[PATCH] TargetLowering: n * r where n > 2 should be an illegal addressing mode

Richard Sandiford rsandifo at linux.vnet.ibm.com
Fri Feb 14 02:46:29 PST 2014


Tom Stellard <tom at stellard.net> writes:
> On Thu, Feb 13, 2014 at 08:21:04AM -0800, Tom Stellard wrote:
>> From: Tom Stellard <thomas.stellard at amd.com>
>> 
>
> Please ignore this patch.  Scaled addressing modes are more
> common than I though, so I don't think this is correct.

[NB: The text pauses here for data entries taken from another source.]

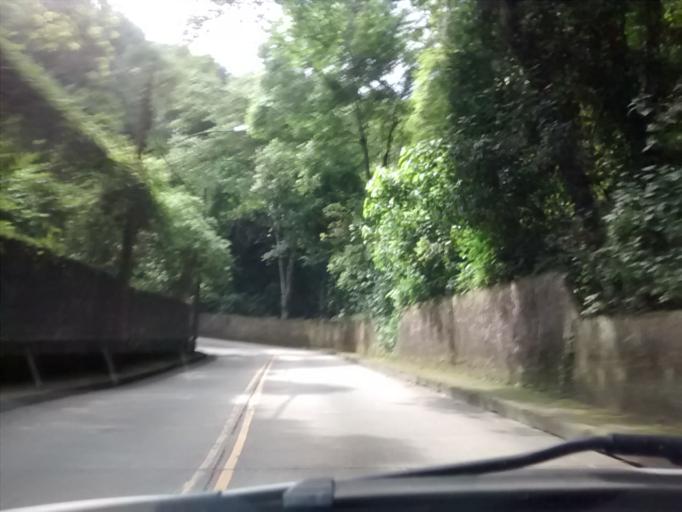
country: BR
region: Rio de Janeiro
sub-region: Rio De Janeiro
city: Rio de Janeiro
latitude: -22.9744
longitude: -43.2801
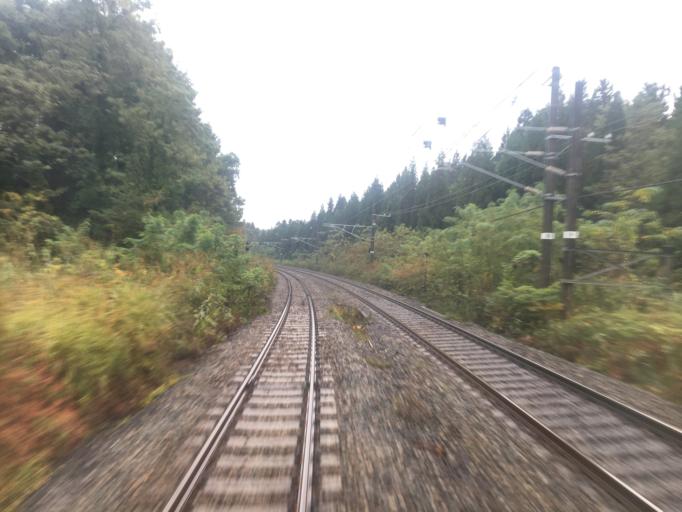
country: JP
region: Yamagata
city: Shinjo
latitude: 38.7333
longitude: 140.3072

I agree there's a problem though.  I hit the same thing before r187497:

    [SystemZ] Implement isLegalAddressingMode()
    
    The loop optimizers were assuming that scales > 1 were OK.  I think this
    is actually a bug in TargetLoweringBase::isLegalAddressingMode(),
    since it seems to be trying to reject anything that isn't r+i or r+r,
    but it has no default case for scales other than 0, 1 or 2.  Implementing
    the hook for z means that z can no longer test any change there though.

The comment says:

  // Only support r+r,

so I think it really was trying to disallow scaled addresses.  The switch
doesn't make much sense otherwise.  E.g. the gymnastics the scale==2 case
goes through:

    if (AM.HasBaseReg || AM.BaseOffs)  // 2*r+r  or  2*r+i is not allowed.
      return false;
    // Allow 2*r as r+r.
    break;

If scaled addresses are supported then the set of valid scales are going
to be target-dependent and need a target-specific override, so TBH I think
your patch is correct.  I was going to post the same thing originally but
implementing the z hook meant I no longer had a testcase.